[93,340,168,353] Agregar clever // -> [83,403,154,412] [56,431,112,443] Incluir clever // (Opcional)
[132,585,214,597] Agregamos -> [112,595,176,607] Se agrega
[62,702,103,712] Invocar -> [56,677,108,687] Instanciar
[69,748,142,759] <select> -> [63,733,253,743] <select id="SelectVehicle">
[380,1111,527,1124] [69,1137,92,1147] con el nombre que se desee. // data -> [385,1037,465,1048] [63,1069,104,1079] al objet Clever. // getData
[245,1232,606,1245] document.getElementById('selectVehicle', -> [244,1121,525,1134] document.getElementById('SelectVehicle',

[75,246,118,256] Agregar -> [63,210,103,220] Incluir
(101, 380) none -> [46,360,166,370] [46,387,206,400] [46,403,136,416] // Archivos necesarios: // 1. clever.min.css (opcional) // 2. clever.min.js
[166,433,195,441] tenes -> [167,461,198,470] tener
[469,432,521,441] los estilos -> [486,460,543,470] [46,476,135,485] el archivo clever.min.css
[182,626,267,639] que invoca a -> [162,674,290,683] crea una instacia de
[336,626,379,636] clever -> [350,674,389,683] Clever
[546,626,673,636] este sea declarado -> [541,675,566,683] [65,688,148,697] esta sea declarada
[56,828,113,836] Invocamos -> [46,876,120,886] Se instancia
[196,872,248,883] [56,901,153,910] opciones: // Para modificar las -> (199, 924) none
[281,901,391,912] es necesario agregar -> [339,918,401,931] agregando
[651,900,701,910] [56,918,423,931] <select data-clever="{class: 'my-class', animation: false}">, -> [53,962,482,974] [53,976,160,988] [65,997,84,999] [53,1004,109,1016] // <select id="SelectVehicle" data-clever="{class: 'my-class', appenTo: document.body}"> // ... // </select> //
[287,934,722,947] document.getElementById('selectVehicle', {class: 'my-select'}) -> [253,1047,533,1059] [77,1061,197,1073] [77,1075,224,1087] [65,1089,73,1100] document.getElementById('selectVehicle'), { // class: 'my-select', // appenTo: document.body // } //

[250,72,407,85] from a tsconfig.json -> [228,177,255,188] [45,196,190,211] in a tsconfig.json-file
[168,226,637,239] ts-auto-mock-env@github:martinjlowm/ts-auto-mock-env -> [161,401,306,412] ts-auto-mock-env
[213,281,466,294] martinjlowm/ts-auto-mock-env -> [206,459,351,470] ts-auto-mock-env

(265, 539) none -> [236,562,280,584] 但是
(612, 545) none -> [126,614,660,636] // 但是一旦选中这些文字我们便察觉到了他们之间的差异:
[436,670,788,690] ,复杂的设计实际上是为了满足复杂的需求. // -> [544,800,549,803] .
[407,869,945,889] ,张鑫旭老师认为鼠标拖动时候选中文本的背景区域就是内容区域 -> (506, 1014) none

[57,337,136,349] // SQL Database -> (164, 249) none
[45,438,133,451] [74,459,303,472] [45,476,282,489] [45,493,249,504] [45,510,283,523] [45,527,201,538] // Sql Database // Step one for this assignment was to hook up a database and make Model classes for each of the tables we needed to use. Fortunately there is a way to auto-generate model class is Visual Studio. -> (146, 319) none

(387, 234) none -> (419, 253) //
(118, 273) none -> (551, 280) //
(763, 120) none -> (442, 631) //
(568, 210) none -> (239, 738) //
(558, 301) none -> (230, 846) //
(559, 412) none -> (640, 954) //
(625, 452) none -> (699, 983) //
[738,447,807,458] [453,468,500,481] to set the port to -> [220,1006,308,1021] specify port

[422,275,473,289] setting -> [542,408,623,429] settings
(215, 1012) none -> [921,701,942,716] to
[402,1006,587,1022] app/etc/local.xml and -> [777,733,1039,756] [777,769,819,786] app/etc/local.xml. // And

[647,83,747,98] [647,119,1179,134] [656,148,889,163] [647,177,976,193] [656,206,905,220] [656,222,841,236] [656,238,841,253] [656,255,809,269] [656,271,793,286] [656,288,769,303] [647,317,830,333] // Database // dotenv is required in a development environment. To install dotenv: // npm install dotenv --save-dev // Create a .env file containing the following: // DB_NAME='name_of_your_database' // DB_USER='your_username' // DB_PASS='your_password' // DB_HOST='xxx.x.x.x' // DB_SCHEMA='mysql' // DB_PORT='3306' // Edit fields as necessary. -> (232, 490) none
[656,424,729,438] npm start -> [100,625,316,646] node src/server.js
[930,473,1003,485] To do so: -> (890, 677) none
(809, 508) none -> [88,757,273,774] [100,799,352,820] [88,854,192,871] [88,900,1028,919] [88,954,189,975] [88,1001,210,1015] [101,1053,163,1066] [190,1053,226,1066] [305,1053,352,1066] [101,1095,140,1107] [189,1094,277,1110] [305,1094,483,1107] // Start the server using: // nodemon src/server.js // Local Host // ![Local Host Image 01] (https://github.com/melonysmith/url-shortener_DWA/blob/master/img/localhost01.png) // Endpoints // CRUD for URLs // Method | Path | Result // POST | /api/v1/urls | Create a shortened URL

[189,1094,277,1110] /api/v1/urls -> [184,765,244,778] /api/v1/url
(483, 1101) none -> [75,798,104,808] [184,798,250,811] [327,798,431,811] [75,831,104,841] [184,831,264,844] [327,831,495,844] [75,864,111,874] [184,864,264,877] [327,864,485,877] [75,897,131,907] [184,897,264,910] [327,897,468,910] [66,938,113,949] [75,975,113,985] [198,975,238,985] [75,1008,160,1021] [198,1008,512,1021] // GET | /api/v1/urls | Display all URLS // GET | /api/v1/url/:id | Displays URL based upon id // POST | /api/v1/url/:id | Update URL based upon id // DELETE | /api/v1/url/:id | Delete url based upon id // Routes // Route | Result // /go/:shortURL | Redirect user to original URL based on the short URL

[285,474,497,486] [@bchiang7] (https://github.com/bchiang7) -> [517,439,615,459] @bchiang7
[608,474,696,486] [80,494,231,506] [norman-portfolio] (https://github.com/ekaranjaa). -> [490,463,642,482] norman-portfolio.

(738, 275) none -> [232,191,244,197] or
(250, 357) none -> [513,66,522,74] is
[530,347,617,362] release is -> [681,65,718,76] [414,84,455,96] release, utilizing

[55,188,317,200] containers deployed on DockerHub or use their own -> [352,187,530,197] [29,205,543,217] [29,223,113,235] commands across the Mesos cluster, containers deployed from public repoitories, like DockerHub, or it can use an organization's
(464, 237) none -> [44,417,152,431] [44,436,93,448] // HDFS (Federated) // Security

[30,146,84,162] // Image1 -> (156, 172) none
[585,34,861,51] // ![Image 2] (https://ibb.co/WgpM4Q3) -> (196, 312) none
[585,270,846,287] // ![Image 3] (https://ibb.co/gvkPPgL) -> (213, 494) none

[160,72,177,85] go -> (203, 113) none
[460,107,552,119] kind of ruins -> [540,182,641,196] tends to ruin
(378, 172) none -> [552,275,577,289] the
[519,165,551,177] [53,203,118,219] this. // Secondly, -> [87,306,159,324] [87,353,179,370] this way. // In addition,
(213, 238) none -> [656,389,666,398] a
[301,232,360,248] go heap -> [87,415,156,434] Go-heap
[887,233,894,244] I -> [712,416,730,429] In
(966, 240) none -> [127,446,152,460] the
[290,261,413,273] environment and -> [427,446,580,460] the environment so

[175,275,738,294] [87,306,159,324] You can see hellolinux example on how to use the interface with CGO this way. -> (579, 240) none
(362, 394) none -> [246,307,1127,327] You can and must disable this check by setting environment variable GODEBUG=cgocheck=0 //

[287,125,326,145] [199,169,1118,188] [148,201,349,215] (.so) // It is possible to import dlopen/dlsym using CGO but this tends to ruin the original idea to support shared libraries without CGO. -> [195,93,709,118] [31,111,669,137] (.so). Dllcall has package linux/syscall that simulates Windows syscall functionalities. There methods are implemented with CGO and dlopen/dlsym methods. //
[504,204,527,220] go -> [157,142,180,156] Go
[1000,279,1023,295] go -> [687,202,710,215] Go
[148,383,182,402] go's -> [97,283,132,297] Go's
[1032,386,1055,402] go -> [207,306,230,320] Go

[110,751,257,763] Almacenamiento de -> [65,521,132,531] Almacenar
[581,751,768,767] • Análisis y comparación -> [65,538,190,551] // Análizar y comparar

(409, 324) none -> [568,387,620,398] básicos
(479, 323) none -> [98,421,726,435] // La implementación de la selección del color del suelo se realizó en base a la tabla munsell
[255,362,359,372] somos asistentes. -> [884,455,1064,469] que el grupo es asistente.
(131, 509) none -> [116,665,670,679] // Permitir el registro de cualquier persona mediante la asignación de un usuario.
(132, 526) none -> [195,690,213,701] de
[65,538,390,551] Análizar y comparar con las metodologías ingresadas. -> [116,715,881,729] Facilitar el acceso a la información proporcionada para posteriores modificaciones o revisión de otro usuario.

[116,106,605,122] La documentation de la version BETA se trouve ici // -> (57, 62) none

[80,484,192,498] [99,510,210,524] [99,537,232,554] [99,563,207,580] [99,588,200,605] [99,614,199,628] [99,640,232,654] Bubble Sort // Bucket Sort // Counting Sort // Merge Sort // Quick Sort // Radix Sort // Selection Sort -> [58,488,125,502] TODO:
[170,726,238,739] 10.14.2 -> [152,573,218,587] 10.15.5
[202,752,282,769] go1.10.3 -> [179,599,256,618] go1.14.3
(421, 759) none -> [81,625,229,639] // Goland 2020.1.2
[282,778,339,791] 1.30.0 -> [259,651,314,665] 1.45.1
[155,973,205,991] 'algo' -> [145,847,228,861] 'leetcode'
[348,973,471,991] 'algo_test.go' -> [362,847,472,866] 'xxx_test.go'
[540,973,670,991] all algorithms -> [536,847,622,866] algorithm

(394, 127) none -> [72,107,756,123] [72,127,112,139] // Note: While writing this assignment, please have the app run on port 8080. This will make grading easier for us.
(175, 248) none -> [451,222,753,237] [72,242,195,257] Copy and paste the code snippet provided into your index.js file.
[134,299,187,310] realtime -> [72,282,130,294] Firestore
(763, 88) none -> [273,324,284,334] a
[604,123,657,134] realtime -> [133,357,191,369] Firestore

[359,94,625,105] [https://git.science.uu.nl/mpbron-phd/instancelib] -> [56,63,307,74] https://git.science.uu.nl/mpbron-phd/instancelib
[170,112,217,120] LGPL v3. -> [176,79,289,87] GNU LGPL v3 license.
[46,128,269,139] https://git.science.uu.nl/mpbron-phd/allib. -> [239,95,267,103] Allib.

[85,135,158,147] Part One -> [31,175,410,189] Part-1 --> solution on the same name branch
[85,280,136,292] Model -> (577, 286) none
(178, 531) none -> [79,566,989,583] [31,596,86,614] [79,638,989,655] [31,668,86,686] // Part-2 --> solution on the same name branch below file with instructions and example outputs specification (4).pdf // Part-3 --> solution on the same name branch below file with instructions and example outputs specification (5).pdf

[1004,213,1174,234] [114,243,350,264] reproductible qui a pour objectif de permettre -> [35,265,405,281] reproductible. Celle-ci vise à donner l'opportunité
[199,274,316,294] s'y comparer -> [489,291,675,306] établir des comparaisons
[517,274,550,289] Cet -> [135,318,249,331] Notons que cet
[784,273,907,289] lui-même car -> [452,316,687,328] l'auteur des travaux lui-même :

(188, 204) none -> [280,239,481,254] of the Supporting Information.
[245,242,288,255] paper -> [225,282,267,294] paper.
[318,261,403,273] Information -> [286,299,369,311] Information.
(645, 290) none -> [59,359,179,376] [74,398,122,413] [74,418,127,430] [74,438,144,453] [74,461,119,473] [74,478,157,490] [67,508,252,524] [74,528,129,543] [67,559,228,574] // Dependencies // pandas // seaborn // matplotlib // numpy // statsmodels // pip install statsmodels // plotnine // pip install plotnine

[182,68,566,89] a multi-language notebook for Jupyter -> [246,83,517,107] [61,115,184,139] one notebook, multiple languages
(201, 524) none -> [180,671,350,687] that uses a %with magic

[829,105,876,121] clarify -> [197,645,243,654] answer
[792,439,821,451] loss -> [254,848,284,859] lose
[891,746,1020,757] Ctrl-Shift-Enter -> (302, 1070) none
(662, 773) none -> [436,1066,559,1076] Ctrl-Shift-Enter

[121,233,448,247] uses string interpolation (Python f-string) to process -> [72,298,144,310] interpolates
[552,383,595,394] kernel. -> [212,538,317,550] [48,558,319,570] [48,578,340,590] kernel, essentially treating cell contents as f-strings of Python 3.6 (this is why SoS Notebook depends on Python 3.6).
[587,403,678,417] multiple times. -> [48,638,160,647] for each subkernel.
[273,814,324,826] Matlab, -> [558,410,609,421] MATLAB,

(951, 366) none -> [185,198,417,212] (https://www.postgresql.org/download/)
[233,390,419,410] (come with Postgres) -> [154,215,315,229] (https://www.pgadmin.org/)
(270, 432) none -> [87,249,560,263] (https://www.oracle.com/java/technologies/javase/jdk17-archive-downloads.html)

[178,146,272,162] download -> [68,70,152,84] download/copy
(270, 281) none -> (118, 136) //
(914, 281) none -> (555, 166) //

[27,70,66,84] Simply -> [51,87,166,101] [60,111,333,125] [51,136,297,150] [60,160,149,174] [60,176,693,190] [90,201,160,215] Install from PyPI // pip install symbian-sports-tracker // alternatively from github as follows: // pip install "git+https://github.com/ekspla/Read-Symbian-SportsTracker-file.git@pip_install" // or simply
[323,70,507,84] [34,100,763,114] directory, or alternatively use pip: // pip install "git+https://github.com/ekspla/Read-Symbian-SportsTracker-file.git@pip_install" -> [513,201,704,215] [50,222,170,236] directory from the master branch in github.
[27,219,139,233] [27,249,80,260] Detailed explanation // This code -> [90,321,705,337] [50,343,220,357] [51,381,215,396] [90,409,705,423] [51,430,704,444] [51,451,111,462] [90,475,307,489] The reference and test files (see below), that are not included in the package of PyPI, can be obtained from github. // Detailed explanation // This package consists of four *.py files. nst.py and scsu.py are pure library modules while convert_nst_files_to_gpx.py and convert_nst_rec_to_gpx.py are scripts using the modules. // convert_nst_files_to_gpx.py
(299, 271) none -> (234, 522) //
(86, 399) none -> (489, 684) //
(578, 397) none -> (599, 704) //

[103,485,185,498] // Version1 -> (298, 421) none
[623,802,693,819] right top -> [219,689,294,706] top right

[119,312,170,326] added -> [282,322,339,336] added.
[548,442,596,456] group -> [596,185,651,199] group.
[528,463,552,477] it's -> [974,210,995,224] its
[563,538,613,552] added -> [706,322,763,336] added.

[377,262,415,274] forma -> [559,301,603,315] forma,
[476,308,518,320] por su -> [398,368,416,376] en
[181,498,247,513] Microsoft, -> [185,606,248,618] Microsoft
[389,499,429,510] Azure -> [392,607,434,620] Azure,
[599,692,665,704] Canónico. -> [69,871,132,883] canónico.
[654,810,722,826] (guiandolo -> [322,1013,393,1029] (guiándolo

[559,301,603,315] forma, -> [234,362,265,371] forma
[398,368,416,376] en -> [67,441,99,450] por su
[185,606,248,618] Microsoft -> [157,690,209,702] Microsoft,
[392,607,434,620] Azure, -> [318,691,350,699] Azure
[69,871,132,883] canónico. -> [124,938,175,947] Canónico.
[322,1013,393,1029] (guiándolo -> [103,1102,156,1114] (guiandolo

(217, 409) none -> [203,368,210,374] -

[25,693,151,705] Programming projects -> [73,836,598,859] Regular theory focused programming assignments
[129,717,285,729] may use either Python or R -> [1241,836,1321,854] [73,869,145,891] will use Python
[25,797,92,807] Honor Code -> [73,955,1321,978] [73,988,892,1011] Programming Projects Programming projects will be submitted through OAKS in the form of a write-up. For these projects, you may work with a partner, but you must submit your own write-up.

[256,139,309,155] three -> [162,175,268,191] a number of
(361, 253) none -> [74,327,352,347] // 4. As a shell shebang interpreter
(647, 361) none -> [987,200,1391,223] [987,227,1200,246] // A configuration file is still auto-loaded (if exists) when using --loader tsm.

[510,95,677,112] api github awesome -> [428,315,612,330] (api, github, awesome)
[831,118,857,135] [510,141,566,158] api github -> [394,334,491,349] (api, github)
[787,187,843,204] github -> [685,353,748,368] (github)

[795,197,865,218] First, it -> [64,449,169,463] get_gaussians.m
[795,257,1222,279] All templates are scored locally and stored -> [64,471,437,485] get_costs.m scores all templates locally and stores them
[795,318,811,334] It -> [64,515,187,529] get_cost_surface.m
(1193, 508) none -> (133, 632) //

....................

◆ Task prompt ◆
Your answer should be the lines above, from the line containing "[738,447,807,458] [453,468,500,481] to" up to and including the line containing "[647,83,747,98] [647,119,1179,134] [656,148,889,163]", reproduced exactly and with nothing else.

◆ Answer section ◆
[738,447,807,458] [453,468,500,481] to set the port to -> [220,1006,308,1021] specify port

[422,275,473,289] setting -> [542,408,623,429] settings
(215, 1012) none -> [921,701,942,716] to
[402,1006,587,1022] app/etc/local.xml and -> [777,733,1039,756] [777,769,819,786] app/etc/local.xml. // And

[647,83,747,98] [647,119,1179,134] [656,148,889,163] [647,177,976,193] [656,206,905,220] [656,222,841,236] [656,238,841,253] [656,255,809,269] [656,271,793,286] [656,288,769,303] [647,317,830,333] // Database // dotenv is required in a development environment. To install dotenv: // npm install dotenv --save-dev // Create a .env file containing the following: // DB_NAME='name_of_your_database' // DB_USER='your_username' // DB_PASS='your_password' // DB_HOST='xxx.x.x.x' // DB_SCHEMA='mysql' // DB_PORT='3306' // Edit fields as necessary. -> (232, 490) none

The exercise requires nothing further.